Saturday, May 25, 2013

Ernesto Mallo's Needle in a Haystack

Ernesto Mallo's Needle in a Haystack is a wonderful, terrible, tragic book. It is a police procedural--not to be confused with a mystery--and so we know who committed the crime and why, but not how the investigation will go.

The setting for the novel is Dirty War Argentina. Lascano is a police superintendent who becomes involved in a case where a body is dumped along with two others. The two were "subversives" killed by the army, but the third was planted there to make it seem like all three were together. Lascano quickly realizes they weren't, and investigates. This eventually gets him noticed by the army (particularly one Major Giribaldi, who has just adopted a stolen baby). Meanwhile, he is getting involved with a woman who is wanted by the government for her supposedly subversive activities.

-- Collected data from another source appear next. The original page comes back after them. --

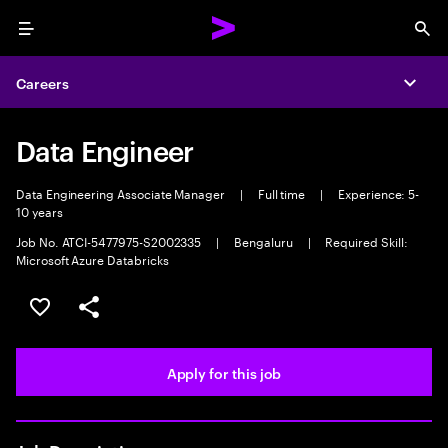
Menu
Sea
Careers
Expa
Data Engineer
Data Engineering Associate Manager
|
Full time
|
Experience: 5-
10 years
Job No. ATCI-5477975-S2002335
|
Bengaluru
|
Required Skill:
Microsoft Azure Databricks
Save this job
Share this job
Apply for this job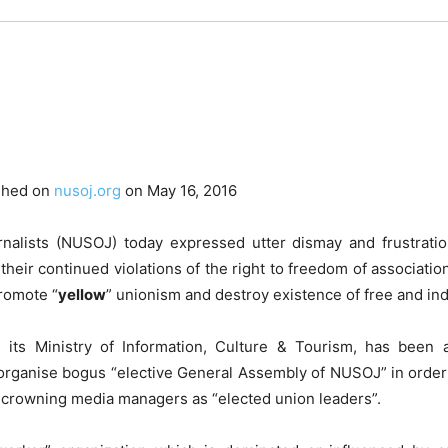
shed on
nusoj.org
on May 16, 2016
nalists (NUSOJ) today expressed utter dismay and frustration 
heir continued violations of the right to freedom of associatio
promote “
yellow
” unionism and destroy existence of free and i
its Ministry of Information, Culture & Tourism, has been a
organise bogus “elective General Assembly of NUSOJ” in order
by crowning media managers as “elected union leaders”.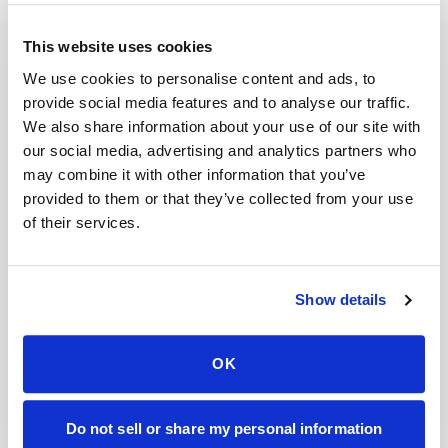
This website uses cookies
Tacoma
,
WA
We use cookies to personalise content and ads, to
provide social media features and to analyse our traffic.
Labcorp
alternative in
Tacoma
→
We also share information about your use of our site with
our social media, advertising and analytics partners who
may combine it with other information that you’ve
Charlotte
,
NC
provided to them or that they’ve collected from your use
Labcorp
alternative in
Charlotte
→
of their services.
Raleigh
,
NC
Show details
Labcorp
alternative in
Raleigh
→
OK
Durham
,
NC
Do not sell or share my personal information
Labcorp
alternative in
Durham
→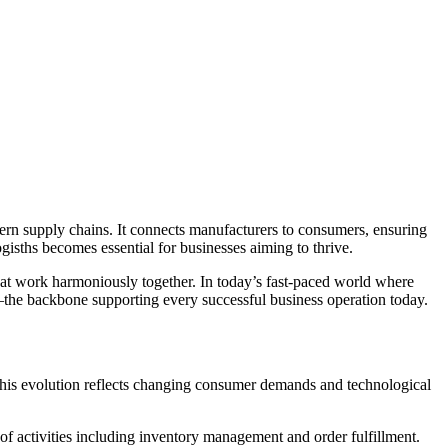
isths becomes essential for businesses aiming to thrive.
hat work harmoniously together. In today’s fast-paced world where
ths—the backbone supporting every successful business operation today.
this evolution reflects changing consumer demands and technological
 of activities including inventory management and order fulfillment.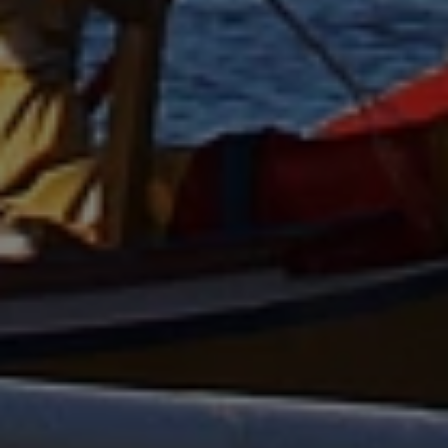
AUD
Australian dollar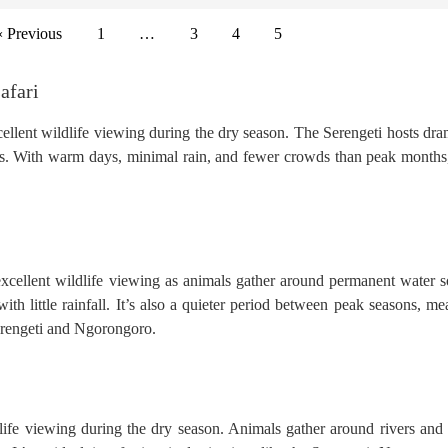
« Previous
1
…
3
4
5
afari
xcellent wildlife viewing during the dry season. The Serengeti hosts dra
. With warm days, minimal rain, and fewer crowds than peak months, 
 excellent wildlife viewing as animals gather around permanent water s
ith little rainfall. It’s also a quieter period between peak seasons, me
Serengeti and Ngorongoro.
ife viewing during the dry season. Animals gather around rivers and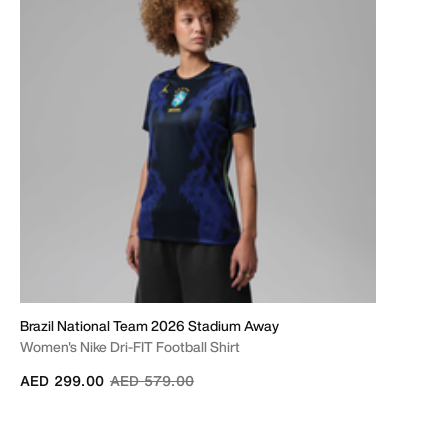
Brazil National Team 2026 Stadium Away
Women's Nike Dri-FIT Football Shirt
Price reduced from
to
AED 299.00
AED 579.00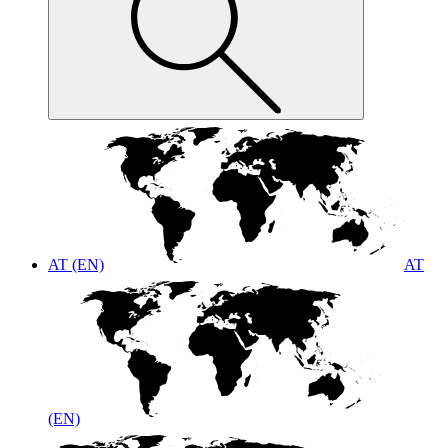
AT (EN)
AT
(EN)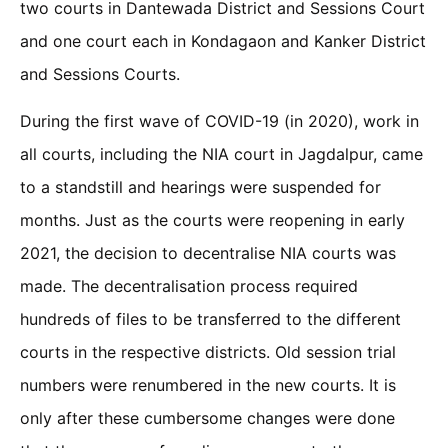
two courts in Dantewada District and Sessions Court
and one court each in Kondagaon and Kanker District
and Sessions Courts.
During the first wave of COVID-19 (in 2020), work in
all courts, including the NIA court in Jagdalpur, came
to a standstill and hearings were suspended for
months. Just as the courts were reopening in early
2021, the decision to decentralise NIA courts was
made. The decentralisation process required
hundreds of files to be transferred to the different
courts in the respective districts. Old session trial
numbers were renumbered in the new courts. It is
only after these cumbersome changes were done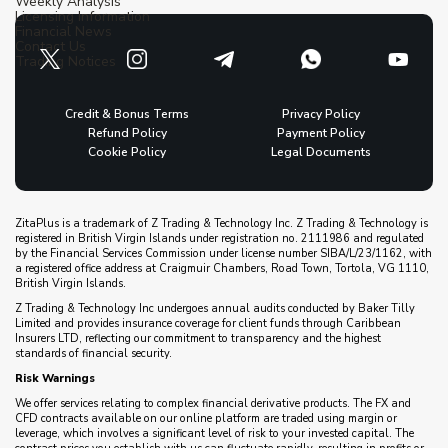
Weekly Analysis
Licensing Information
Financial News
Contact Us
Trading Notices
Credit & Bonus Terms
Privacy Policy
Refund Policy
Payment Policy
Cookie Policy
Legal Documents
ZitaPlus is a trademark of Z Trading & Technology Inc. Z Trading & Technology is
registered in British Virgin Islands under registration no. 2111986 and regulated
by the Financial Services Commission under license number SIBA/L/23/1162, with
a registered office address at Craigmuir Chambers, Road Town, Tortola, VG 1110,
British Virgin Islands.
Z Trading & Technology Inc undergoes annual audits conducted by Baker Tilly
Limited and provides insurance coverage for client funds through Caribbean
Insurers LTD, reflecting our commitment to transparency and the highest
standards of financial security.
Risk Warnings
We offer services relating to complex financial derivative products. The FX and
CFD contracts available on our online platform are traded using margin or
leverage, which involves a significant level of risk to your invested capital. The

It is a depiction of the corruption and impunity of the era. Ford Falcons are everywhere, with authorities doing absolutely anything they want to anyone they want. Lascano wants to follow clues and find out who killed whom--he is almost rigidly apolitical--but the politics of the situation make it very difficult.

Next time I teach Latin American Politics, I am going to give a lot of thought to using it. In a very engaging way, it lays out the fear and loathing of Latin American dictatorships during the Cold War. Right now I use Ariel Dorfman's Death and the Maiden to evoke that period and its aftermath.